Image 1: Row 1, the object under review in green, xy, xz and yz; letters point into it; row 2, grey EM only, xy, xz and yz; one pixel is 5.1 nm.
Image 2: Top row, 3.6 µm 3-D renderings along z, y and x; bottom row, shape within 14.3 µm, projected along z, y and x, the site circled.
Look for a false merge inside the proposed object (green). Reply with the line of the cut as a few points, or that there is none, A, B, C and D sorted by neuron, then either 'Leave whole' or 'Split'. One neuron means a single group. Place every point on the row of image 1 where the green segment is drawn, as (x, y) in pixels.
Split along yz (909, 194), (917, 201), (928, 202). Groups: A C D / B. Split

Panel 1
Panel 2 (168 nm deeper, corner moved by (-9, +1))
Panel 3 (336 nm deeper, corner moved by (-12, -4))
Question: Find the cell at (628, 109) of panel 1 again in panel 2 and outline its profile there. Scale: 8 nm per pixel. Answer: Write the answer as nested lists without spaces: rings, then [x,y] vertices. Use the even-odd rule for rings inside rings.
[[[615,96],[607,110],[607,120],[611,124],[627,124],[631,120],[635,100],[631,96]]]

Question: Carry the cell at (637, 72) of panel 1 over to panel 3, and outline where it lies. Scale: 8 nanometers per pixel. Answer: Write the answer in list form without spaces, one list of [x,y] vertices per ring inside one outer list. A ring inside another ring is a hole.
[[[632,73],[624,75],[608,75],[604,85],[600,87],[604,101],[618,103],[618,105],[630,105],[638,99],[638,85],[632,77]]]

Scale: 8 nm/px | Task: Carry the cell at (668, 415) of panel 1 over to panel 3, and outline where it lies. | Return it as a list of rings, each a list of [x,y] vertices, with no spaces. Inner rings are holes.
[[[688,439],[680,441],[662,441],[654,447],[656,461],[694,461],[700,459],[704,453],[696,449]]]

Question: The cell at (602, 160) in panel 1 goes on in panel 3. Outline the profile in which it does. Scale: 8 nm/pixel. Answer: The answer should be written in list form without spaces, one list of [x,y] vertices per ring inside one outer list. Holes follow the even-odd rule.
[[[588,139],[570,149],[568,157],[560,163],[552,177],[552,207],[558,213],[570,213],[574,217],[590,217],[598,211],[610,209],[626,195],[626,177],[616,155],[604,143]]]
───
WHAT YOU NEED TO DO - All records must be repeated exactly, with none skipped.

SOLUTION -
Image 1: Row 1, the object under review in green, xy, xz and yz; letters point into it; row 2, grey EM only, xy, xz and yz; one pixel is 5.1 nm.
Image 2: Top row, 3.6 µm 3-D renderings along z, y and x; bottom row, shape within 14.3 µm, projected along z, y and x, the site circled.
Look for a false merge inside the proposed object (green). Reply with the line of the cut as a few points, or that there is none, A, B, C and D sorted by neuron, then either 'Leave whole' or 'Split'. One neuron means a single group. Place every point on the row of image 1 where the green segment is drawn, as (x, y) in pixels.
Split along yz (909, 194), (917, 201), (928, 202). Groups: A C D / B. Split

Panel 1
Panel 2 (168 nm deeper, corner moved by (-9, +1))
Panel 3 (336 nm deeper, corner moved by (-12, -4))
Question: Find the cell at (628, 109) of panel 1 again in panel 2 and outline its profile there. Scale: 8 nm per pixel. Answer: Write the answer as nested lists without spaces: rings, then [x,y] vertices. Use the even-odd rule for rings inside rings.
[[[615,96],[607,110],[607,120],[611,124],[627,124],[631,120],[635,100],[631,96]]]

Question: Carry the cell at (637, 72) of panel 1 over to panel 3, and outline where it lies. Scale: 8 nanometers per pixel. Answer: Write the answer in list form without spaces, one list of [x,y] vertices per ring inside one outer list. A ring inside another ring is a hole.
[[[632,73],[624,75],[608,75],[604,85],[600,87],[604,101],[618,103],[618,105],[630,105],[638,99],[638,85],[632,77]]]

Scale: 8 nm/px | Task: Carry the cell at (668, 415) of panel 1 over to panel 3, and outline where it lies. | Return it as a list of rings, each a list of [x,y] vertices, with no spaces. Inner rings are holes.
[[[688,439],[680,441],[662,441],[654,447],[656,461],[694,461],[700,459],[704,453],[696,449]]]

Question: The cell at (602, 160) in panel 1 goes on in panel 3. Outline the profile in which it does. Scale: 8 nm/pixel. Answer: The answer should be written in list form without spaces, one list of [x,y] vertices per ring inside one outer list. Holes follow the even-odd rule.
[[[588,139],[570,149],[568,157],[560,163],[552,177],[552,207],[558,213],[570,213],[574,217],[590,217],[598,211],[610,209],[626,195],[626,177],[616,155],[604,143]]]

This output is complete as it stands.